Software Defined Networks (SDN)
On each network device there are two layers that reside on the device to process data. The Data Plane layer receives network data called packets and routes them to the Control Plane layer (the intelligent layer). The Control Plane layer decides what to do with the packets, such as routing them to another device, filtering them, modifying them, or dropping them altogether. Because these two layers reside on the same network device, there was no easy, centralized way to manage the network.

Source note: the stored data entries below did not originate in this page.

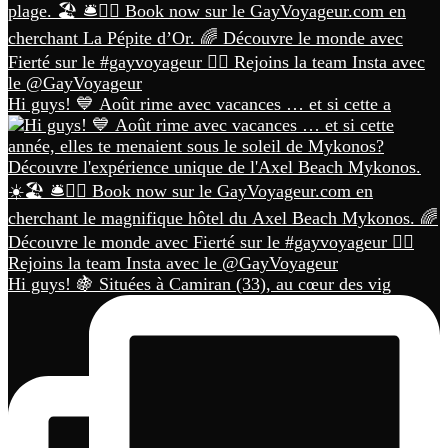
Hi guys! 💙 Août rime avec vacances … et si cette a
Hi guys! 🍇 Situées à Camiran (33), au cœur des vig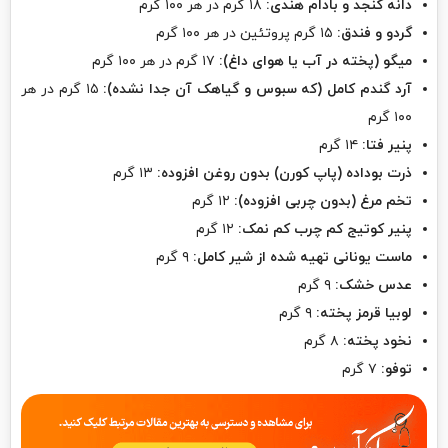
دانه کنجد و بادام هندی:
۱۸ گرم در هر ۱۰۰ گرم
گردو و فندق:
۱۵ گرم پروتئین در هر ۱۰۰ گرم
میگو (پخته در آب یا هوای داغ):
۱۷ گرم در هر ۱۰۰ گرم
آرد گندم کامل (که سبوس و گیاهک آن جدا نشده):
۱۵ گرم در هر
۱۰۰ گرم
پنیر فتا:
۱۴ گرم
ذرت بوداده (پاپ کورن) بدون روغن افزوده:
۱۳ گرم
تخم مرغ (بدون چربی افزوده):
۱۲ گرم
پنیر کوتیج کم چرب کم نمک:
۱۲ گرم
ماست یونانی تهیه شده از شیر کامل:
۹ گرم
عدس خشک:
۹ گرم
لوبیا قرمز پخته:
۹ گرم
نخود پخته:
۸ گرم
توفو:
۷ گرم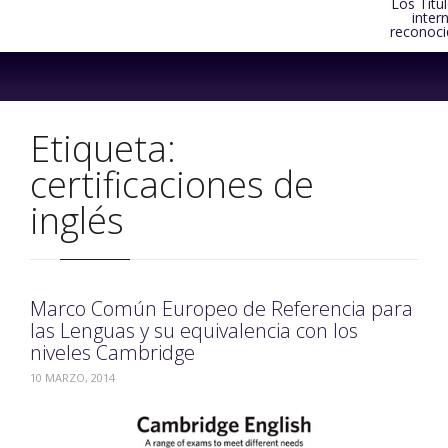
Los Títu
inter
reconoci
Skip
to
content
Etiqueta:
certificaciones de
inglés
Marco Común Europeo de Referencia para
las Lenguas y su equivalencia con los
niveles Cambridge
10 MARZO, 2014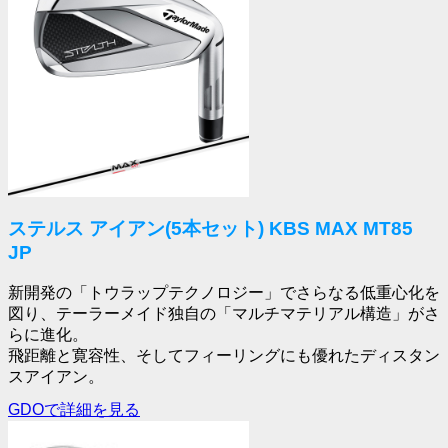
ステルス アイアン(5本セット) KBS MAX MT85
JP
新開発の「トウラップテクノロジー」でさらなる低重心化を
図り、テーラーメイド独自の「マルチマテリアル構造」がさ
らに進化。
飛距離と寛容性、そしてフィーリングにも優れたディスタン
スアイアン。
GDOで詳細を見る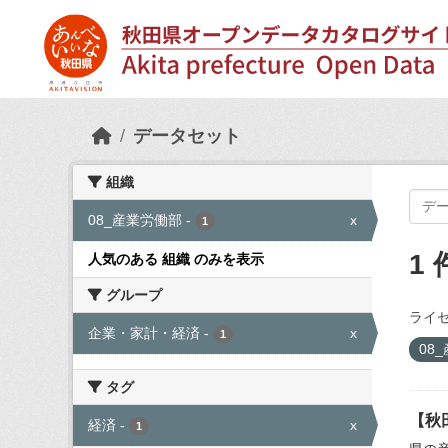
Skip to main content
データセット
組織
08_産業労働部
-
x
1
1
人気のある 組織 のみを表示
グループ
ライセ
企業・家計・経済
-
x
1
08
タグ
【秋
経済
-
x
1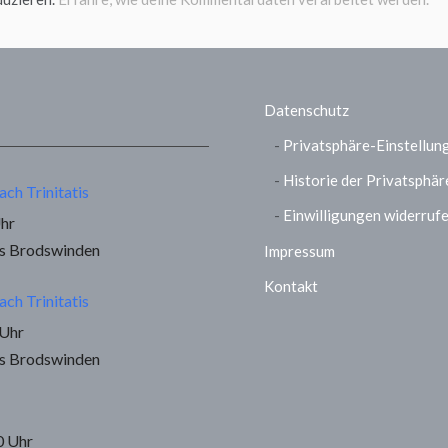
Datenschutz
Privatsphäre-Einstellun
Historie der Privatsphär
ach Trinitatis
Einwilligungen widerruf
Uhr
us Brodswinden
Impressum
Kontakt
ach Trinitatis
 Uhr
us Brodswinden
0 Uhr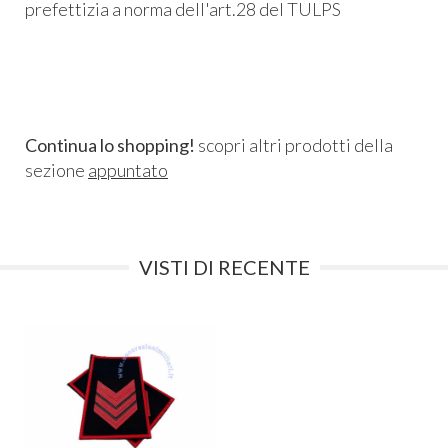
prefettizia a norma dell'art.28 del TULPS
Continua lo shopping!
scopri altri prodotti della
sezione
appuntato
VISTI DI RECENTE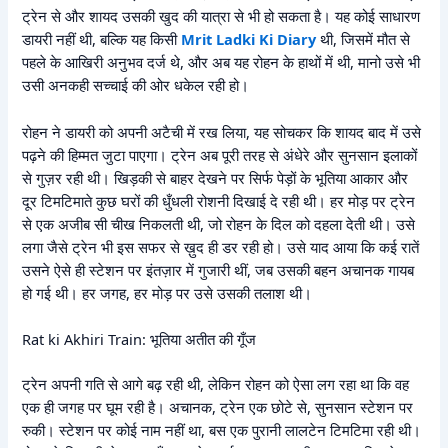
ट्रेन से और शायद उसकी खुद की यात्रा से भी हो सकता है। यह कोई साधारण
डायरी नहीं थी, बल्कि यह किसी
Mrit Ladki Ki Diary
थी, जिसमें मौत से
पहले के आखिरी अनुभव दर्ज थे, और अब यह रोहन के हाथों में थी, मानो उसे भी
उसी अनकही सच्चाई की ओर धकेल रही हो।
रोहन ने डायरी को अपनी अटैची में रख लिया, यह सोचकर कि शायद बाद में उसे
पढ़ने की हिम्मत जुटा पाएगा। ट्रेन अब पूरी तरह से अंधेरे और सुनसान इलाकों
से गुज़र रही थी। खिड़की से बाहर देखने पर सिर्फ पेड़ों के भूतिया आकार और
दूर टिमटिमाते कुछ घरों की धुँधली रोशनी दिखाई दे रही थी। हर मोड़ पर ट्रेन
से एक अजीब सी चीख निकलती थी, जो रोहन के दिल को दहला देती थी। उसे
लगा जैसे ट्रेन भी इस सफर से ख़ुद ही डर रही हो। उसे याद आया कि कई रातें
उसने ऐसे ही स्टेशन पर इंतज़ार में गुजारी थीं, जब उसकी बहन अचानक गायब
हो गई थी। हर जगह, हर मोड़ पर उसे उसकी तलाश थी।
Rat ki Akhiri Train: भूतिया अतीत की गूँज
ट्रेन अपनी गति से आगे बढ़ रही थी, लेकिन रोहन को ऐसा लग रहा था कि वह
एक ही जगह पर घूम रही है। अचानक, ट्रेन एक छोटे से, सुनसान स्टेशन पर
रुकी। स्टेशन पर कोई नाम नहीं था, बस एक पुरानी लालटेन टिमटिमा रही थी।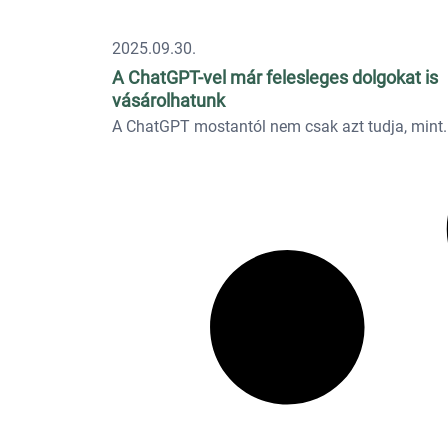
2025.09.30.
A ChatGPT-vel már felesleges dolgokat is
vásárolhatunk
A ChatGPT mostantól nem csak azt tudja, mint..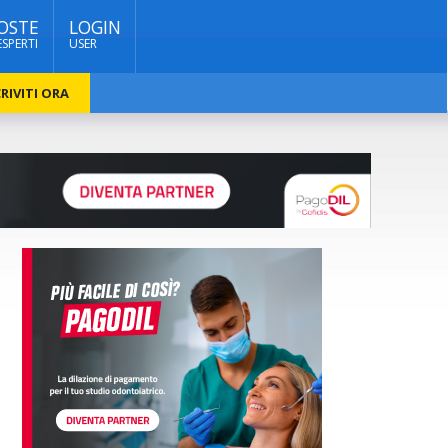
OSTE
LOGIN
ESPERTI
USER
RIVITI ORA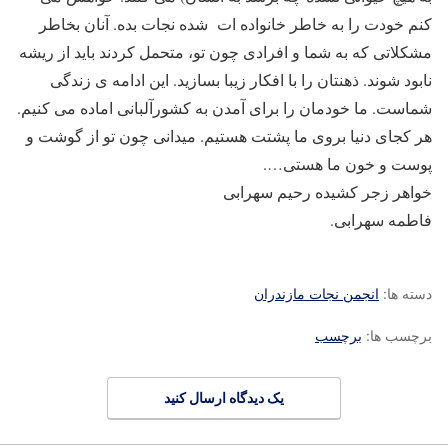
کنم خودت را به خاطر خانواده ات شده نجات بده. آنان بخاطر
مشکلاتی که به شما و افرادی چون تو، متحمل کردند باید از ریشه
نابود شوند. ذهنتان را با افکار زیبا بسازید. این ادامه ی زندگی
شماست. ما خودمان را برای آمدن به کشورآلبانی اماده می کنیم.
هر کجای دنیا بروی ما پشتت هستیم. میدانی چون تو از گوشت و
پوست و خون ما هستی….
خواهر زجر کشیده رحیم سهرابی
فاطمه سهرابی.
دسته ها:
انجمن نجات مازندران
برچسب ها:
برچسب
یک دیدگاه ارسال کنید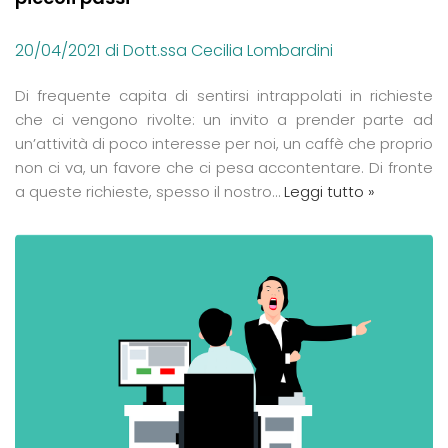
20/04/2021
di Dott.ssa Cecilia Lombardini
Di frequente capita di sentirsi intrappolati in richieste
che ci vengono rivolte: un invito a prender parte ad
un’attività di poco interesse per noi, un caffè che proprio
non ci va, un favore che ci pesa accontentare. Di fronte
a queste richieste, spesso il nostro…
Leggi tutto »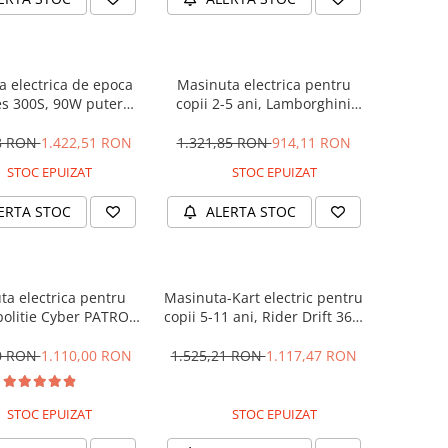
 electrica de epoca
Masinuta electrica pentru
s 300S, 90W putere,
copii 2-5 ani, Lamborghini
PREMIUM #Beige
Huracan, 4x4, putere 120W
12V, galbena
28 RON
1.422,51 RON
1.321,85 RON
914,11 RON
STOC EPUIZAT
STOC EPUIZAT
ERTA STOC
ALERTA STOC
ta electrica pentru
Masinuta-Kart electric pentru
politie Cyber PATROL,
copii 5-11 ani, Rider Drift 360,
 sonore si luminoase,
180W, 24V, culoare Rosie
2V, Black & White
00 RON
1.110,00 RON
1.525,21 RON
1.117,47 RON
STOC EPUIZAT
STOC EPUIZAT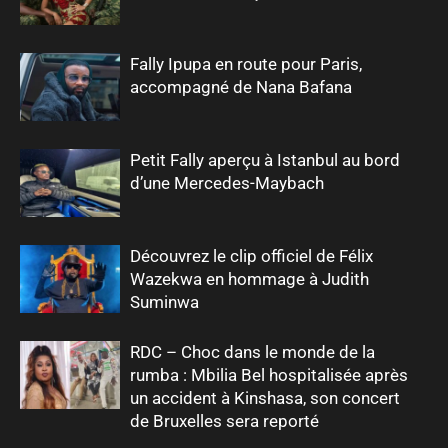
Fally Ipupa en route pour Paris,
accompagné de Nana Bafana
Petit Fally aperçu à Istanbul au bord
d’une Mercedes-Maybach
Découvrez le clip officiel de Félix
Wazekwa en hommage à Judith
Suminwa
RDC – Choc dans le monde de la
rumba : Mbilia Bel hospitalisée après
un accident à Kinshasa, son concert
de Bruxelles sera reporté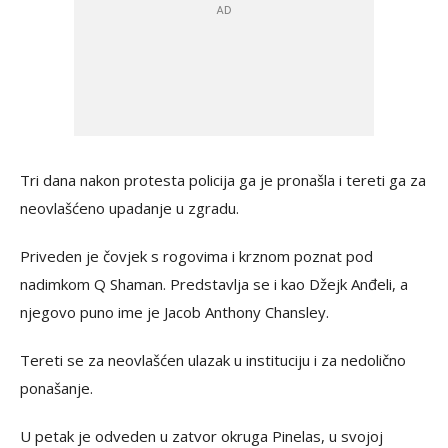
Tri dana nakon protesta policija ga je pronašla i tereti ga za
neovlašćeno upadanje u zgradu.
Priveden je čovjek s rogovima i krznom poznat pod
nadimkom Q Shaman. Predstavlja se i kao Džejk Anđeli, a
njegovo puno ime je Jacob Anthony Chansley.
Tereti se za neovlašćen ulazak u instituciju i za nedolično
ponašanje.
U petak je odveden u zatvor okruga Pinelas, u svojoj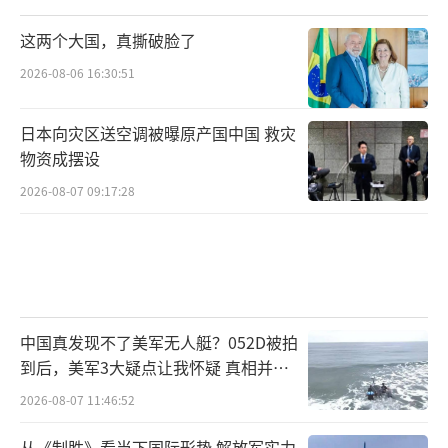
这两个大国，真撕破脸了
2026-08-06 16:30:51
日本向灾区送空调被曝原产国中国 救灾
物资成摆设
2026-08-07 09:17:28
中国真发现不了美军无人艇？052D被拍
到后，美军3大疑点让我怀疑 真相并非
如此
2026-08-07 11:46:52
从《制胜》看当下国际形势 解放军实力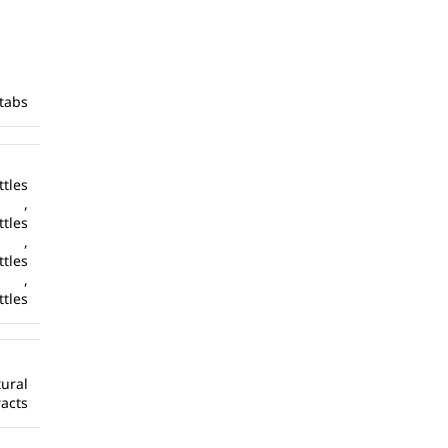
tabs
ttles
,
ttles
,
ttles
,
ttles
ural
racts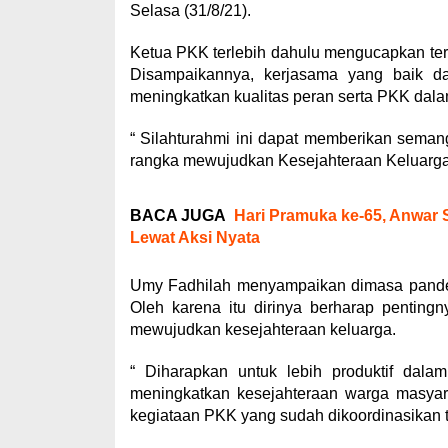
Selasa (31/8/21).
Ketua PKK terlebih dahulu mengucapkan ter
Disampaikannya, kerjasama yang baik da
meningkatkan kualitas peran serta PKK dal
“ Silahturahmi ini dapat memberikan sema
rangka mewujudkan Kesejahteraan Keluarga 
BACA JUGA
Hari Pramuka ke-65, Anwar 
Lewat Aksi Nyata
Umy Fadhilah menyampaikan dimasa pandemi 
Oleh karena itu dirinya berharap penting
mewujudkan kesejahteraan keluarga.
“ Diharapkan untuk lebih produktif dal
meningkatkan kesejahteraan warga masyara
kegiataan PKK yang sudah dikoordinasikan t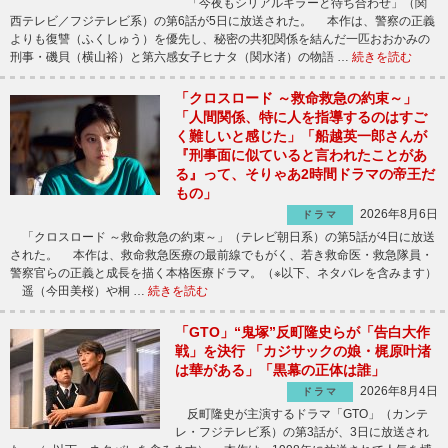
「今夜もシリアルキラーと待ち合わせ」（関
西テレビ／フジテレビ系）の第6話が5日に放送された。 本作は、警察の正義
よりも復讐（ふくしゅう）を優先し、秘密の共犯関係を結んだ一匹おおかみの
刑事・磯貝（横山裕）と第六感女子ヒナタ（関水渚）の物語 …
続きを読む
「クロスロード ～救命救急の約束～」
「人間関係、特に人を指導するのはすご
く難しいと感じた」「船越英一郎さんが
『刑事面に似ていると言われたことがあ
る』って、そりゃあ2時間ドラマの帝王だ
もの」
2026年8月6日
ドラマ
「クロスロード ～救命救急の約束～」（テレビ朝日系）の第5話が4日に放送
された。 本作は、救命救急医療の最前線でもがく、若き救命医・救急隊員・
警察官らの正義と成長を描く本格医療ドラマ。（※以下、ネタバレを含みます）
遥（今田美桜）や桐 …
続きを読む
「GTO」“鬼塚”反町隆史らが「告白大作
戦」を決行 「カジサックの娘・梶原叶渚
は華がある」「黒幕の正体は誰」
2026年8月4日
ドラマ
反町隆史が主演するドラマ「GTO」（カンテ
レ・フジテレビ系）の第3話が、3日に放送され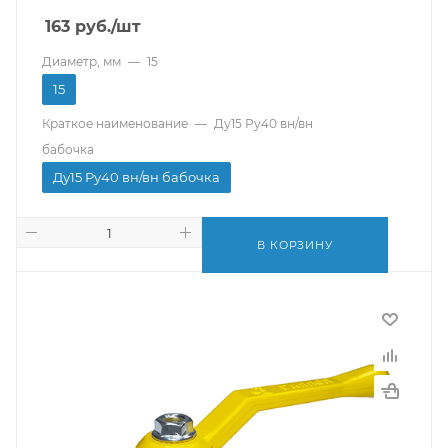
163
руб.
/шт
Диаметр, мм
—
15
15
Краткое наименование
—
Ду15 Ру40 вн/вн
бабочка
Ду15 Ру40 вн/вн бабочка
В КОРЗИНУ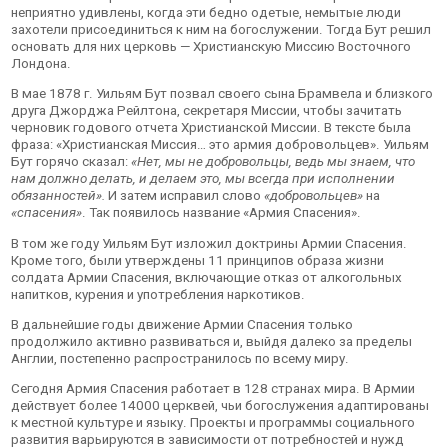
неприятно удивлены, когда эти бедно одетые, немытые люди
захотели присоединиться к ним на богослужении. Тогда Бут решил
основать для них церковь — Христианскую Миссию Восточного
Лондона.
В мае 1878 г. Уильям Бут позвал своего сына Брамвела и близкого
друга Джорджа Рейлтона, секретаря Миссии, чтобы зачитать
черновик годового отчета Христианской Миссии. В тексте была
фраза: «Христианская Миссия… это армия добровольцев». Уильям
Бут горячо сказал:
«Нет, мы не добровольцы, ведь мы знаем, что
нам должно делать, и делаем это, мы всегда при исполнении
обязанностей».
И затем исправил слово
«добровольцев»
на
«спасения»
. Так появилось название «Армия Спасения».
В том же году Уильям Бут изложил доктрины Армии Спасения.
Кроме того, были утверждены 11 принципов образа жизни
солдата Армии Спасения, включающие отказ от алкогольных
напитков, курения и употребления наркотиков.
В дальнейшие годы движение Армии Спасения только
продолжило активно развиваться и, выйдя далеко за пределы
Англии, постепенно распространилось по всему миру.
Сегодня Армия Спасения работает в 128 странах мира. В Армии
действует более 14000 церквей, чьи богослужения адаптированы
к местной культуре и языку. Проекты и программы социального
развития варьируются в зависимости от потребностей и нужд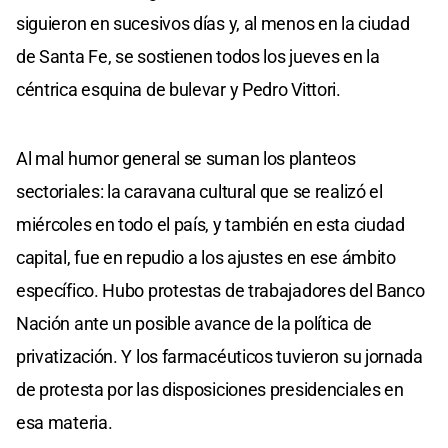
siguieron en sucesivos días y, al menos en la ciudad
de Santa Fe, se sostienen todos los jueves en la
céntrica esquina de bulevar y Pedro Vittori.
Al mal humor general se suman los planteos
sectoriales: la caravana cultural que se realizó el
miércoles en todo el país, y también en esta ciudad
capital, fue en repudio a los ajustes en ese ámbito
específico. Hubo protestas de trabajadores del Banco
Nación ante un posible avance de la política de
privatización. Y los farmacéuticos tuvieron su jornada
de protesta por las disposiciones presidenciales en
esa materia.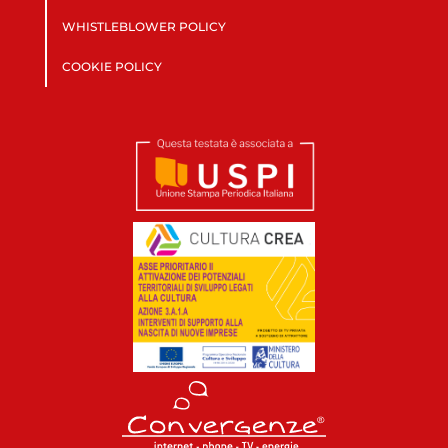
WHISTLEBLOWER POLICY
COOKIE POLICY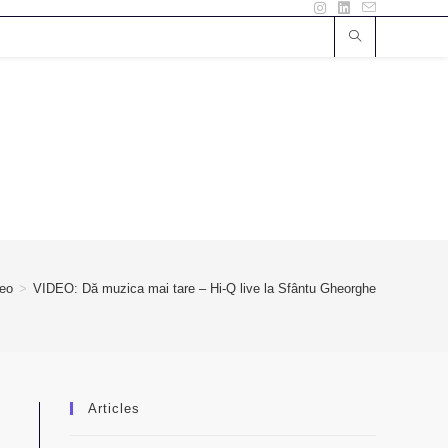
deo
>
VIDEO: Dă muzica mai tare – Hi-Q live la Sfântu Gheorghe
Articles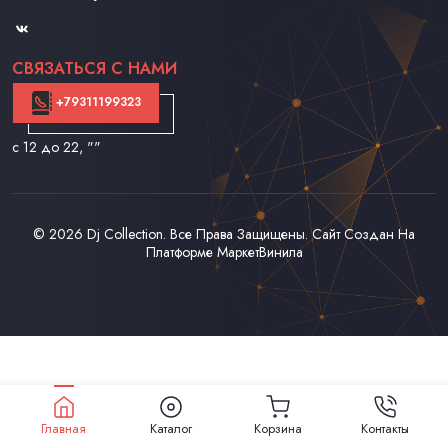
Контакты
СВЯЗАТЬСЯ С НАМИ
+79311199323
с 12 до 22
, ""
© 2026
Dj Collection
. Все Права Защищены. Сайт Создан На
Платформе
МаркетВинила
Главная
Каталог
Корзина
Контакты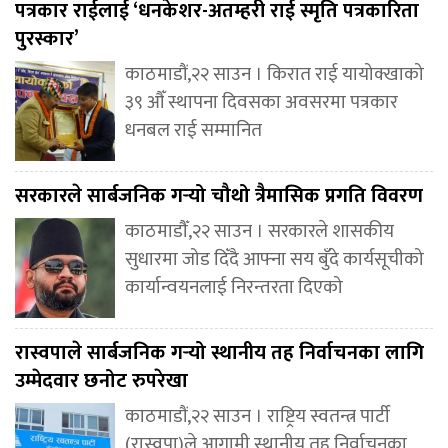
पत्रकार राईलाई ‘धनकेशर-अतम्हरी राई स्मृति पत्रकारिता
पुरस्कार’
काठमाडौं,२२ साउन । किरात राई यायोक्खाको
३९ औँ स्थापना दिवसका अवसरमा पत्रकार
धनबल राई सम्मानित
सरकारले सार्बजनिक गर्‍यो चौथो त्रैमासिक प्रगति विवरण
काठमाडौँ,२२ साउन । सरकारले शासकीय
सुधारमा जोड दिँदै आफ्ना सय बुँदे कार्यसूचीको
कार्यान्वयनलाई निरन्तरता दिएको
रास्वपाले सार्बजनिक गर्‍यो स्थानीय तह निर्वाचनका लागि
उम्मेदवार छनोट रुपरेखा
काठमाडौं,२२ साउन । राष्ट्रिय स्वतन्त्र पार्टी
(रास्वपा)ले आगामी स्थानीय तह निर्वाचनका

The introduction of new protocols that allowed for the separation of the Control Plane and Data Plane layers produced a dramatic change in the networking paradigm. This separation meant that the intelligence of a network device (the Control Plane) could be abstracted to a remote location. This change allowed for remote software applications to dynamically change how a network device functions by reconfiguring it based upon network events. Essentially, networks could now be defined and redefined by software applications, giving rise to the concept of Software Defined Networks (SDN)
With SDN, a new client/server architecture was introduced. A controller could operate as a server and communicate with network devices and other applications. The network devices and applications would act as clients with the applications requesting the server to perform tasks on various network devices. The applications would interface with the controller via Application Programming Interfaces (APIs) that it provides. The controller, in turn, would interface with the network devices making changes to their configuration requested by the applications.
There is a huge advantage using controllers. Since they configure network devices, human error is dramatically reduced, and reconfiguration time is cut down from hours to seconds as the entire network could be quickly reconfigured by one controller.
In addition to centralized remote Controllers which could manage the network, some network operating systems (NOS) such as Cisco's NX-OS began adding their own APIs. This change meant that network devices could be directly reconfigured through applications as well. Each change would occur on a device-by-device basis, but by software. Network Programmability implies that network devices can be reconfigured either by interfacing with APIs provided by the NOS or through a controller.